Attackers can easily circumvent conventional intrusion detection, once indicators are widely distributed. Re-compiling a malware with small modifications will change hash sums, names, IP addresses of command and control servers, rendering previous indicators useless.
The interconnection of previously isolated infrastructures entails new entrance points to ICT infrastructures. Especially in infrastructures comprising legacy systems and devices with small market shares, signature-based approaches are mostly inapplicable, because of their lack of (long-term) vendor support and often poor documentation.
Sophisticated attacks use social engineering as an initial intrusion vector. No technical vulnerabilities are exploited, hence, no concise blocklist indicators for the protocol level can appropriately describe erratic and malicious behavior.

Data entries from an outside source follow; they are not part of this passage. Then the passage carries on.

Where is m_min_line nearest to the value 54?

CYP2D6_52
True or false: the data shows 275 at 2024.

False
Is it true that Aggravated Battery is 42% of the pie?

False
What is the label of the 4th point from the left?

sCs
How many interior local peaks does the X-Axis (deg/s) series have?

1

Especially the latter aspect requires smart anomaly detection approaches to reliably discover deviations from a desired system’s behavior because of an unusual utilization through an illegitimate user in any area of an ICT network. This is the usual case when an adversary manages to steal user credentials, or access cards in case of facility security, and is using these legitimate credentials to illegitimately access a system, or gains physical access to a network device. However, an attacker will eventually utilize the system differently from the legitimate user, for instance running scans, searching shared directories and trying to extend his presence to surrounding systems. These activities will be executed at either unusual speed, or at unusual times, taking unusual routes in the network, issuing actions with unusual frequency, or causing unusual data transfers at unusual bandwidth. This will generate a series of events identifiable by anomaly-based detection approaches.

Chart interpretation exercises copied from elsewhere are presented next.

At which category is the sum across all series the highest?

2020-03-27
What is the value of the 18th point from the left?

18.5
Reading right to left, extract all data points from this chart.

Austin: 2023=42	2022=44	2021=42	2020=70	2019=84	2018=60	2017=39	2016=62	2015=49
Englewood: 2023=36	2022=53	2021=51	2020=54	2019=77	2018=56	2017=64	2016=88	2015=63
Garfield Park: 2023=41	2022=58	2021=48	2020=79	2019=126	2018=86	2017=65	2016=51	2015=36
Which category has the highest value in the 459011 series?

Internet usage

Tools such as the AMiner provide a line of defense, complementary to common signature-based approaches, by leveraging anomaly detection techniques that make use of machine learning to automatically learn a baseline of normal behavior and detect deviations from the generated models as suspicious activities that possibly relate to attacks. Thereby, the log processing pipeline of the AMiner comprises of several configurable modules. First, light-weight parser models extract relevant information such as timestamps, IP addresses, and usernames, from all kinds of logs, including access logs, audit logs, application logs, and more. The AMiner subsequently applies analysis techniques on the parsed data to learn a baseline of normal system events and their properties. On top of that, configurable detectors discover any deviations from this baseline, including detection of new values and value combinations, unusual character distributions of values, changes of event frequencies such as spikes or missing events, violations of expected correlation and sequence rules, as well as detection based on statistical distributions of values and event occurrences, among many others. All disclosed anomalies are eventually reported to security analysts for review and remediation through a number of interfaces, including message queues to store anomalies in databases or visualize them in SIEM dashboards. In our talk we will present a broad overview of the AMiner and explain its modules with the aid of several use-cases and hands-on examples.

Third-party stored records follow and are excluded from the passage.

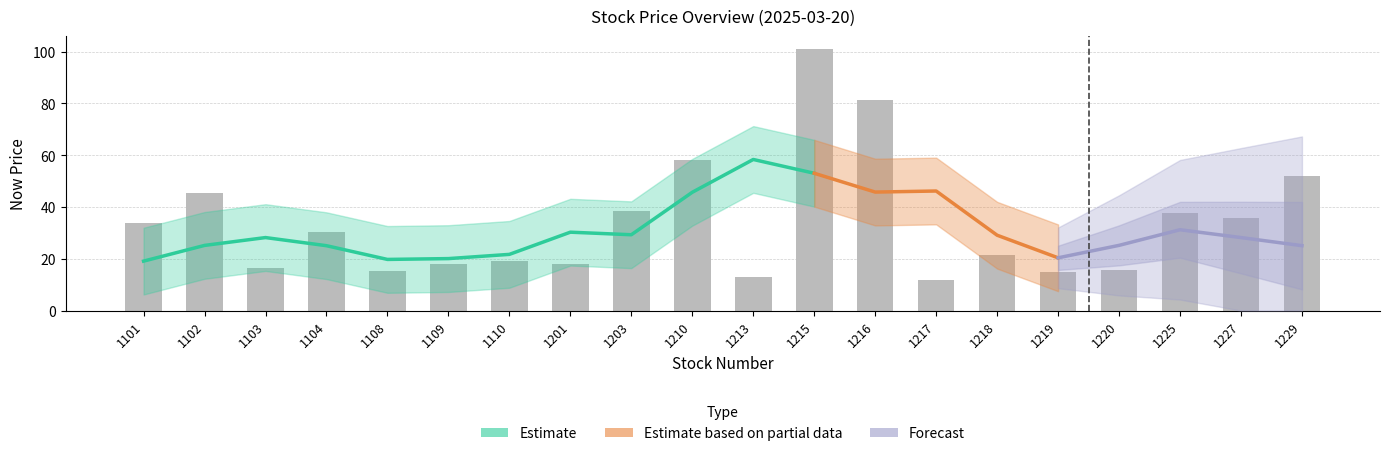

What is the sum of the values at 1210 and 1216?

139.3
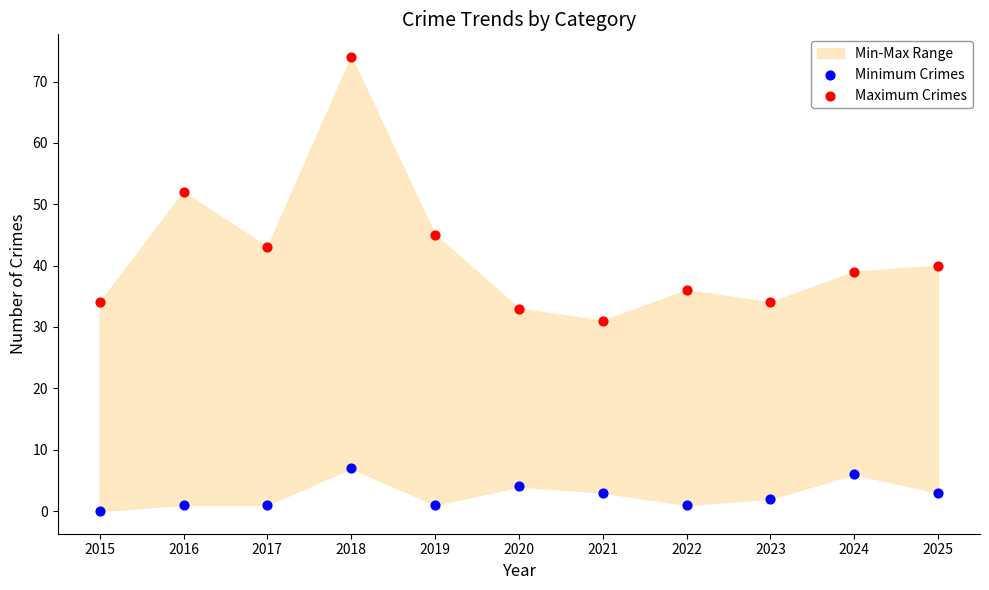

Which series has the widest spread of Y values?

Maximum Crimes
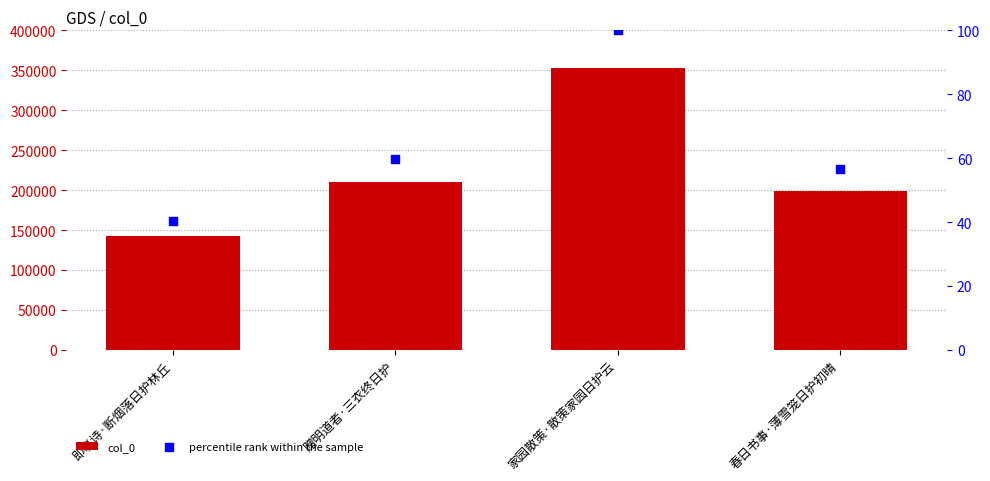

Is the value of col_0 at 即事诗·断烟落日护林丘 greater than the value of percentile rank within the sample at 赠明道者·三衣终日护?

Yes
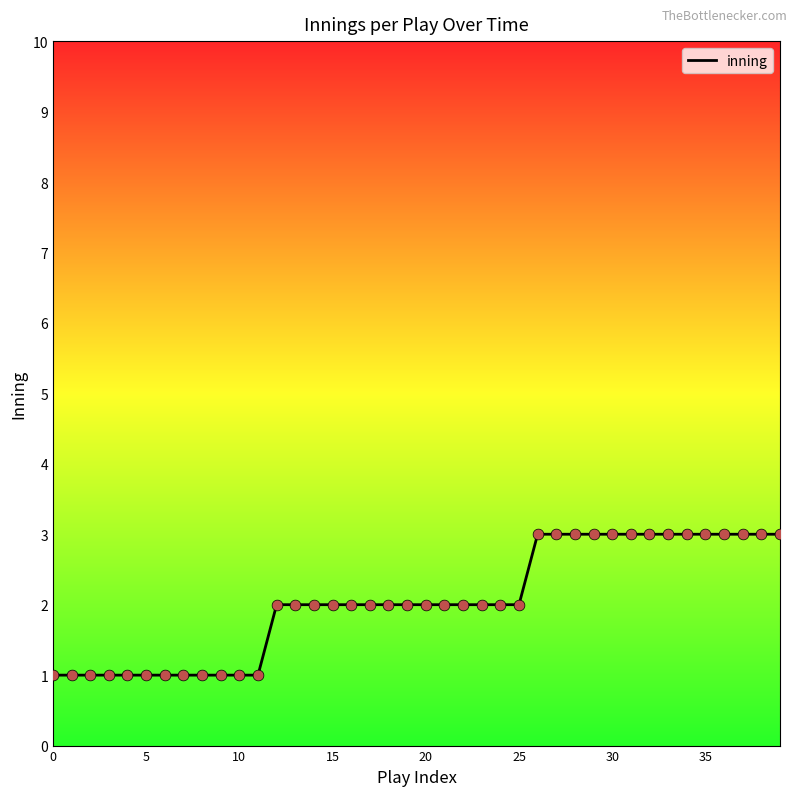

What is the maximum value shown in the chart?

3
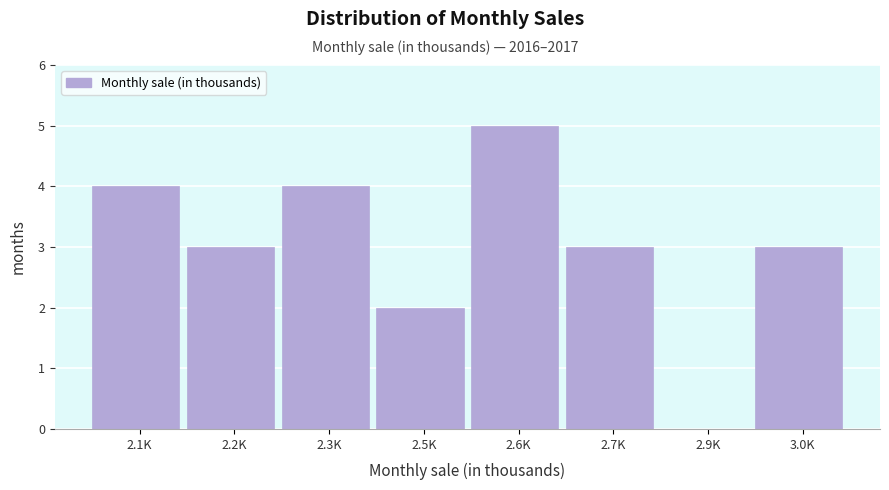

Reading right to left, list all the values displayed in this chart.

3.0K=3	2.9K=0	2.7K=3	2.6K=5	2.5K=2	2.3K=4	2.2K=3	2.1K=4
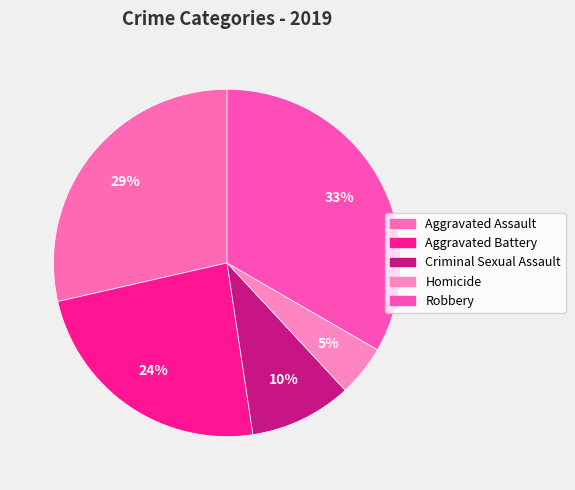

True or false: Criminal Sexual Assault accounts for 10% of the total.

True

The AMiner is free Software available at https://github.com/ait-aecid/logdata-anomaly-miner
Its underlying principles are discussed in a new book: https://www.springer.com/gp/book/9783030744496
Florian Skopik, Markus Wurzenberger and Max Landauer are with the Austrian Institute of Technology (AIT) where they develop new concepts, models and algorithms in the field of computer log data analysis and anomaly detection in national and international security research projects.